Who Should Public Swimming Pools Serve? – The Atlantic
This week, a public pool in Brooklyn became the diving-off point for a new clash over religious law and religious coercion in New York City. For decades, the Metropolitan Recreation Center in Williamsburg has offered gender-separated swimming hours in an accommodation to the heavily Hasidic Jewish community that it serves.
After an anonymous complaint was lodged about its summer schedule, which includes two primetime hours of women-only swimming on Sunday afternoons, the city rescinded and then reaffirmed the right of the pool to maintain its separate hours. Some, a little less anonymously this time, registered dismay over the decision.
“Four times a week this summer —Mondays, Wednesdays and Fridays from 9:15 to 11 a.m., and Sunday afternoons from 2:45 to 4:45—a public swimming pool on Bedford Avenue in Brooklyn will be temporarily unmoored from the laws of New York City and the Constitution, and commonly held principles of fairness and equal access,” a local-edition New York Times editorial began. Explaining that Jewish law forbids women to bathe in front of men, the paper, echoed by a not insignificant chorus on social media, inveighed against what it called “a theocratic view of government services.”
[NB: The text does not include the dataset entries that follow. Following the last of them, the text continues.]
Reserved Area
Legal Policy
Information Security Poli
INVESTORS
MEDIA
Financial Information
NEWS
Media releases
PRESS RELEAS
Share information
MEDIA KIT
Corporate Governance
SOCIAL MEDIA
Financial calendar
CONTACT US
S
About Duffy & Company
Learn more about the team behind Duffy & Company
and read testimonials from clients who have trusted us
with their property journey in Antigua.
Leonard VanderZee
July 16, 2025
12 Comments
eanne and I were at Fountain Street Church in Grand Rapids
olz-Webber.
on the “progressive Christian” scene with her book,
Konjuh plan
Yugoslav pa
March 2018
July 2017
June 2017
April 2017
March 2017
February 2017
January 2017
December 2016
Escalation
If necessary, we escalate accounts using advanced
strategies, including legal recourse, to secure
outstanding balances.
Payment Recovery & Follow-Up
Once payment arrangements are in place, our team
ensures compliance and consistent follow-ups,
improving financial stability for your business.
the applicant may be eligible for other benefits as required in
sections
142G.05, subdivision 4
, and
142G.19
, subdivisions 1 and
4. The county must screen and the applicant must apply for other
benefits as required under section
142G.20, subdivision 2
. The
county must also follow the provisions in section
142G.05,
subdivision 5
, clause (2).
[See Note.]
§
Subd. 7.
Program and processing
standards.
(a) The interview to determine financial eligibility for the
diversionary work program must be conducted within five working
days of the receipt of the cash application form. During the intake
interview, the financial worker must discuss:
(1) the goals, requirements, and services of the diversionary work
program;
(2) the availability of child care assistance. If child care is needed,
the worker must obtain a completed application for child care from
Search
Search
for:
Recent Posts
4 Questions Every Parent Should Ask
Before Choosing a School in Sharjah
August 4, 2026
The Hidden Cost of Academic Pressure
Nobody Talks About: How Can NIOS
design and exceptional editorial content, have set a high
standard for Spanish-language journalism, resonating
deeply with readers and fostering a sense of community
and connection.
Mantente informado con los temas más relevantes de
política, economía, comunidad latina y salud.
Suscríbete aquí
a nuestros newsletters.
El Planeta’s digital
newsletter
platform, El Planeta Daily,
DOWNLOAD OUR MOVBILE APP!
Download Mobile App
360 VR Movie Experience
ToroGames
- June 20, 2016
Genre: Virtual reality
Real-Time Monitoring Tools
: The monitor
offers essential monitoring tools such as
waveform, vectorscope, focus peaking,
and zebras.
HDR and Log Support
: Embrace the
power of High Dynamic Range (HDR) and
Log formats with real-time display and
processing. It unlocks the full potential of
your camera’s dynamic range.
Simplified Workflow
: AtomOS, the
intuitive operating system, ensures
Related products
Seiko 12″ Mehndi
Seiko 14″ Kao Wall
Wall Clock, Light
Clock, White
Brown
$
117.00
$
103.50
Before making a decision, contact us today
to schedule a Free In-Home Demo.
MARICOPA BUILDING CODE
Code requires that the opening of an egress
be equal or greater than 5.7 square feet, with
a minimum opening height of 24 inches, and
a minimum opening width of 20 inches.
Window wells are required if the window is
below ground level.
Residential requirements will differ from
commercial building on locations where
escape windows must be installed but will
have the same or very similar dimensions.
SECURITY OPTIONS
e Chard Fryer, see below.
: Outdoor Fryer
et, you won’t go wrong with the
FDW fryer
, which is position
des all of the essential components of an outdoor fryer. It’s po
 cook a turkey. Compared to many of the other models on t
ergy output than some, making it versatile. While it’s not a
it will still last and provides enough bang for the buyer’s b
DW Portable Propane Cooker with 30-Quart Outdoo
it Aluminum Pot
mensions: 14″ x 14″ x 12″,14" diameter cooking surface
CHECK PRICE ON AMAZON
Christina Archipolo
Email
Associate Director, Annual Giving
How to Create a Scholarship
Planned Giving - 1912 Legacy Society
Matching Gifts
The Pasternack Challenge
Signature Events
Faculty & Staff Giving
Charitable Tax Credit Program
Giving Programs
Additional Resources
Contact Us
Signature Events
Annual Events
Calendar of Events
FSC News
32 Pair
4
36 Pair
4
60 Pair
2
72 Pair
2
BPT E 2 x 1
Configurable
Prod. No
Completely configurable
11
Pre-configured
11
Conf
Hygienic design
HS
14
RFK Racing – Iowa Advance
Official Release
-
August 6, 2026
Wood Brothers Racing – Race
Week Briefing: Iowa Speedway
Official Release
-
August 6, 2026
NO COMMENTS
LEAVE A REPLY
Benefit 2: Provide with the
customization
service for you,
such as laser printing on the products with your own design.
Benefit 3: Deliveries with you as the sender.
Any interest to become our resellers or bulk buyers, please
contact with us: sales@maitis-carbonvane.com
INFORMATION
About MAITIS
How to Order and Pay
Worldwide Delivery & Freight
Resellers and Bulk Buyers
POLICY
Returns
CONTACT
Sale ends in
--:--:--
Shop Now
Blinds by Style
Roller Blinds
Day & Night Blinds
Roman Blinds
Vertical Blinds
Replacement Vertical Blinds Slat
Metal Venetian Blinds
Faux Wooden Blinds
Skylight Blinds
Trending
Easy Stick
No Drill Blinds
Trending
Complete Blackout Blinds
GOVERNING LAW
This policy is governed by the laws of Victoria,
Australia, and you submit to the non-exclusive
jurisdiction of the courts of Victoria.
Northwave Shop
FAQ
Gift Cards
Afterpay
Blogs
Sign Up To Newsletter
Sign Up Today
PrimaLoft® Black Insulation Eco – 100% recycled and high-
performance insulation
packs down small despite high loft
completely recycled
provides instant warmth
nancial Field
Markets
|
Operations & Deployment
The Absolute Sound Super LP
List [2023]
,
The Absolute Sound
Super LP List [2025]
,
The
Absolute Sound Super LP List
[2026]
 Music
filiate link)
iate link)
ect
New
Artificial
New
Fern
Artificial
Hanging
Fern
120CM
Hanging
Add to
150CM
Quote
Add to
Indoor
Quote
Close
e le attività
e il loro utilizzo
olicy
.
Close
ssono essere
Criticism quickly worked its way back to the Times. Over at Tablet, Yair Rosenberg highlighted a similar case of accommodation for Muslim American swimmers in Minnesota in 2013, which had then ignited a spasm of panic about a “creeping Sharia law” from predictable quarters. Rosenberg placed the paper in the unenviable company of anti-Muslim siren Pamela Geller. Others pointed out that, earlier this year, a rapturous Times feature on a Toronto neighborhood’s efforts to integrate Muslim immigrants led with a scene of a Somali woman enjoying a swim in a public pool during a women-only session.
Of course, how The New York Times negotiates its international features and local editorials isn’t the question here. Navigating the constitutionality of religious accommodation and human rights in New York City is complicated business. Ambassador Norman Eisen, a visiting fellow at the Brookings Institution and a former ethics czar under President Obama, saw no problem with the accommodation in general, but did push back against the pool’s proposed Sunday afternoon hours.